- Work to do -
Rewrite the part of the material that opens with the line containing "city: Autun" and closes with the line containing "longitude: -91.3599", swapping "latitude" for "lat" and leaving everything else as it is. Leave the pictures out.

====== Raw records

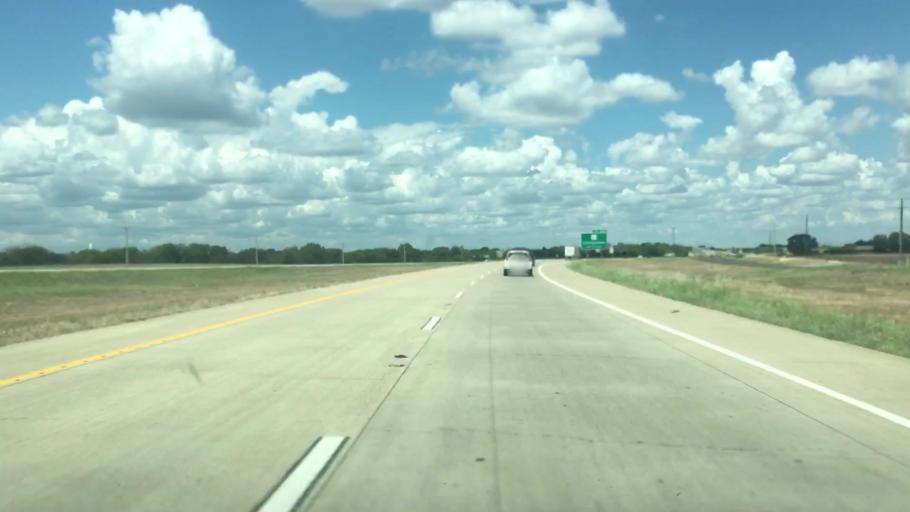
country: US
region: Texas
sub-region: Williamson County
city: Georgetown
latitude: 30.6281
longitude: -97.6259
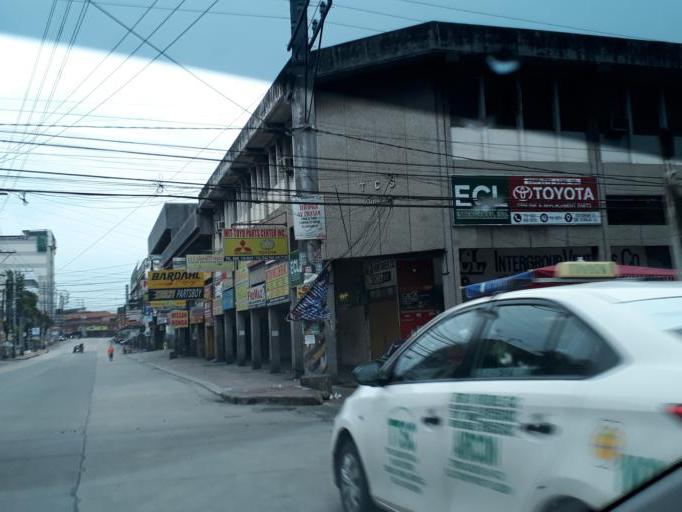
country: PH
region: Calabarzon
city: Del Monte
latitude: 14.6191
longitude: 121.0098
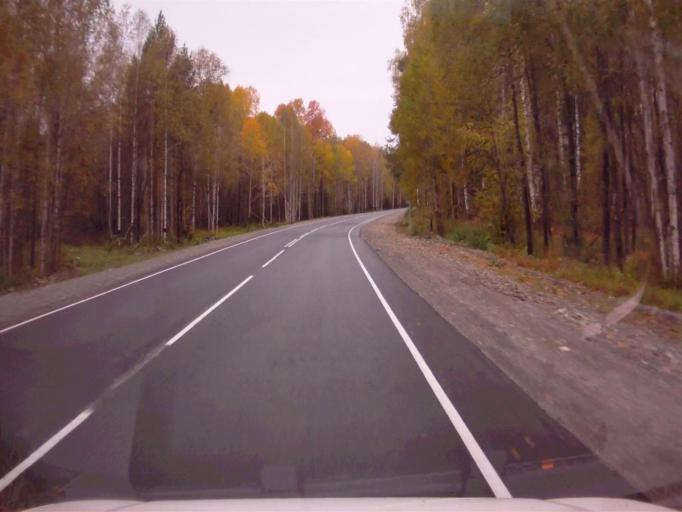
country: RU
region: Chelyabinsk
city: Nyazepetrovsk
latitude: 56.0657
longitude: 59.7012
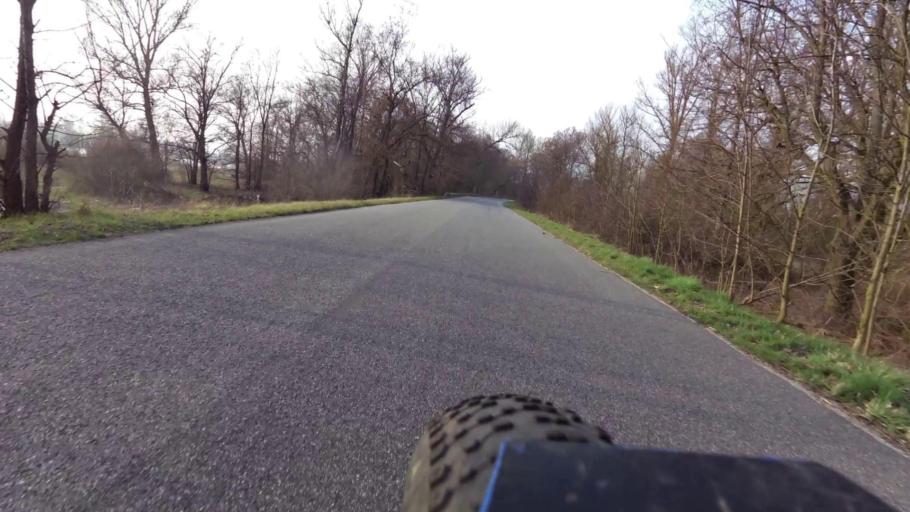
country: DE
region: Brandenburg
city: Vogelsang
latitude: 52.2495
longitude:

============
====== Raw records

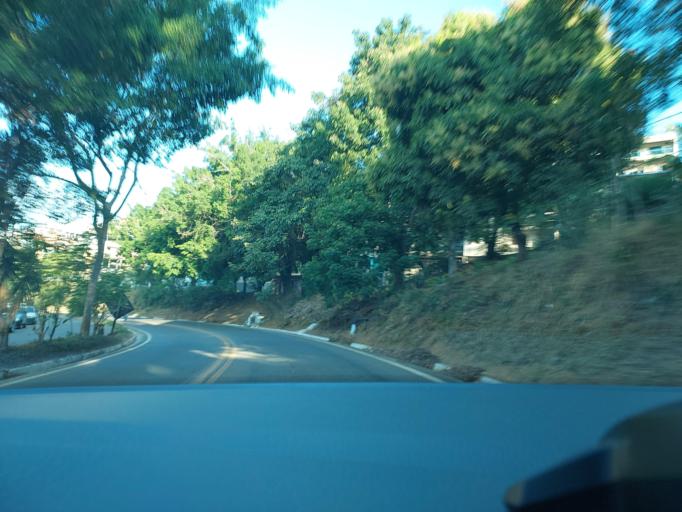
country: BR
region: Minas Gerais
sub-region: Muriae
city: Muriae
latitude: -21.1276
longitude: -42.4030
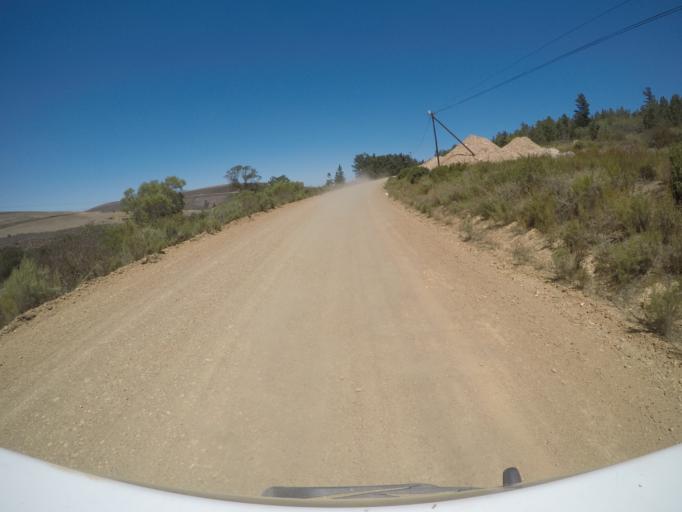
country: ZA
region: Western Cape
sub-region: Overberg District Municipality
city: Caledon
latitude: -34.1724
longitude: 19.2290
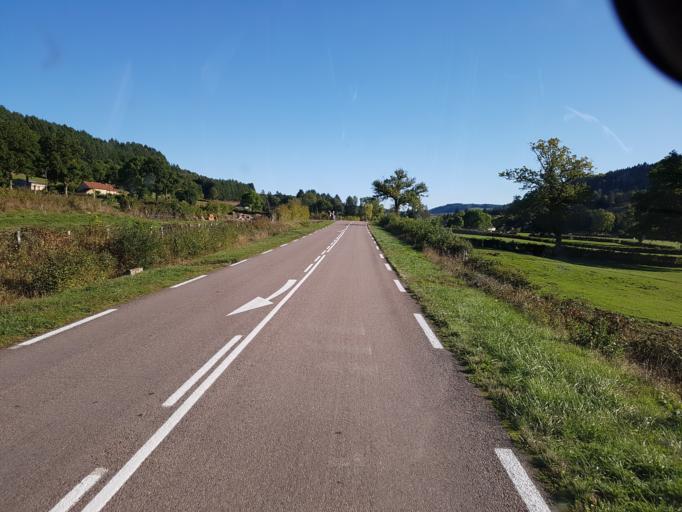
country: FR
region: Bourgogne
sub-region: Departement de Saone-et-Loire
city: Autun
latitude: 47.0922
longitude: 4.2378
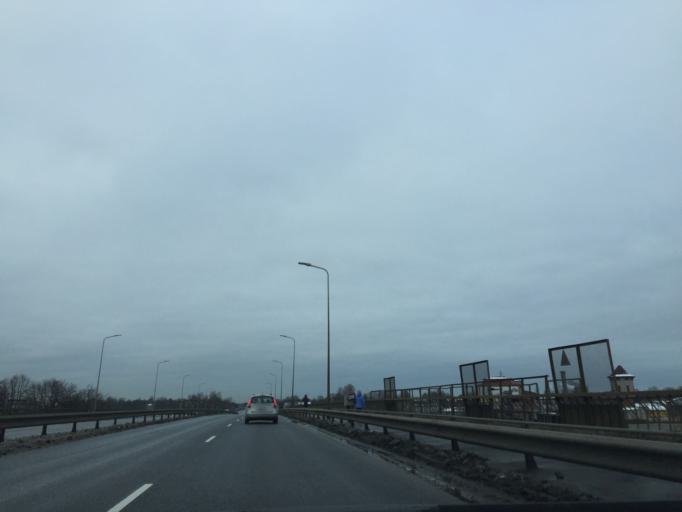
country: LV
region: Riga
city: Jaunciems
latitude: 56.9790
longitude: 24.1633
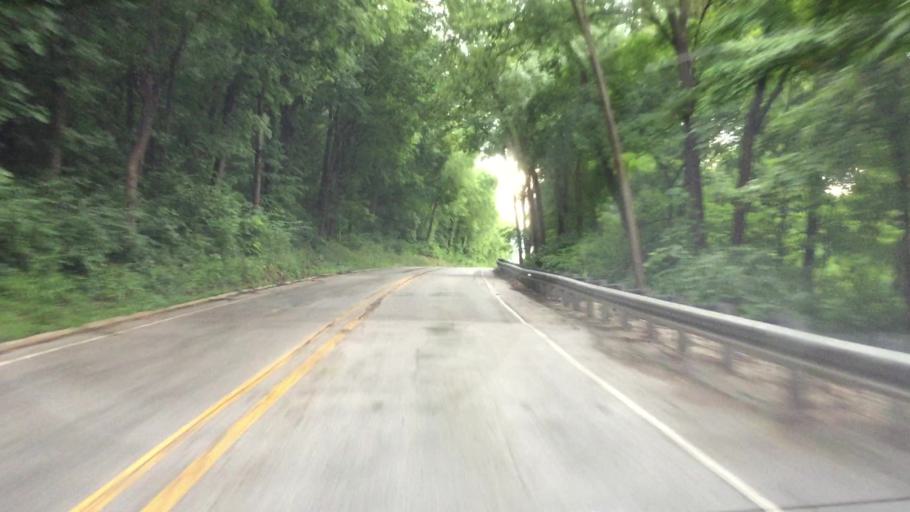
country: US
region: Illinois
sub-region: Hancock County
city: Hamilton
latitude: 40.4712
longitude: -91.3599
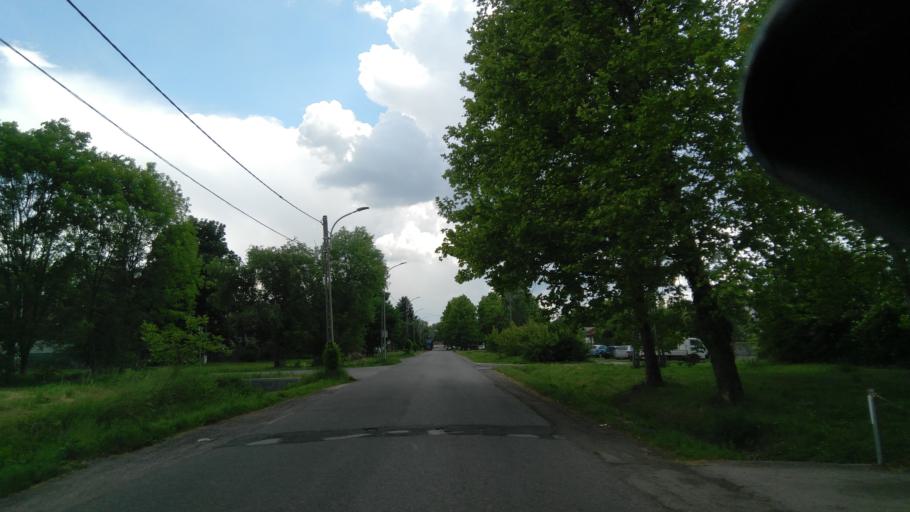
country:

============
====== Raw records

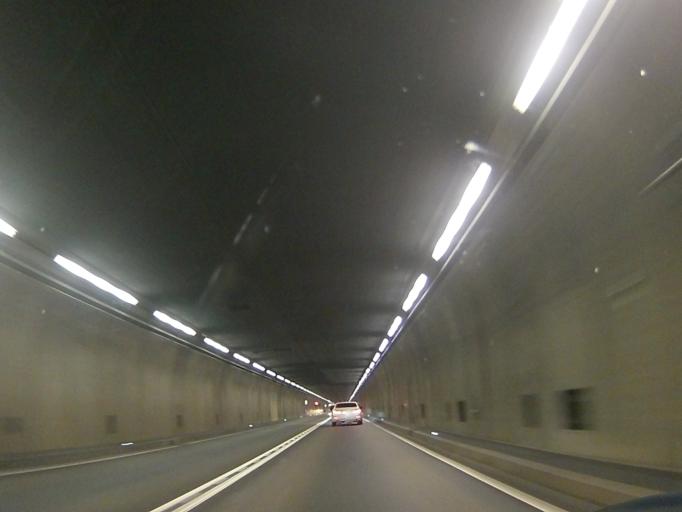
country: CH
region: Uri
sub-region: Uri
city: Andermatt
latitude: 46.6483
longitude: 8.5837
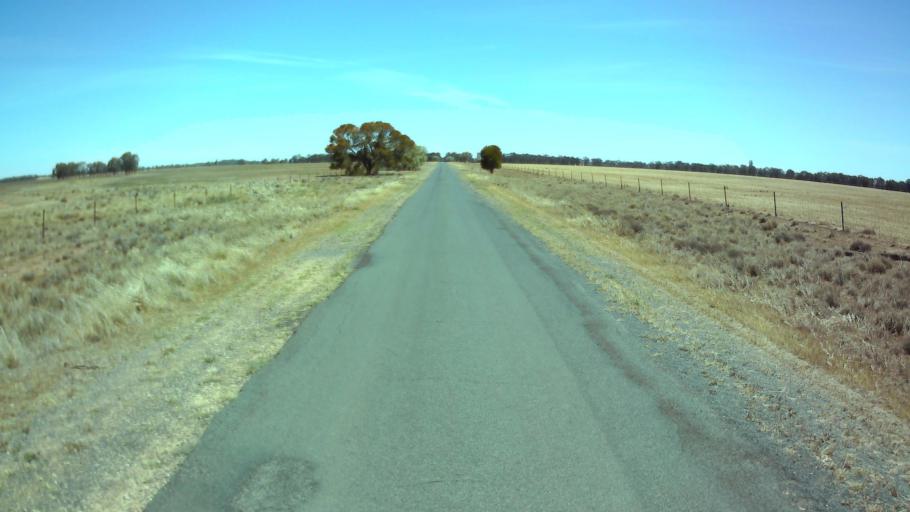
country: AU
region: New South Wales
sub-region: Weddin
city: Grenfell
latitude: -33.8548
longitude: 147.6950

============

- Task result -
city: Autun
lat: 47.0922
longitude: 4.2378
country: LV
region: Riga
city: Jaunciems
lat: 56.9790
longitude: 24.1633
country: US
region: Illinois
sub-region: Hancock County
city: Hamilton
lat: 40.4712
longitude: -91.3599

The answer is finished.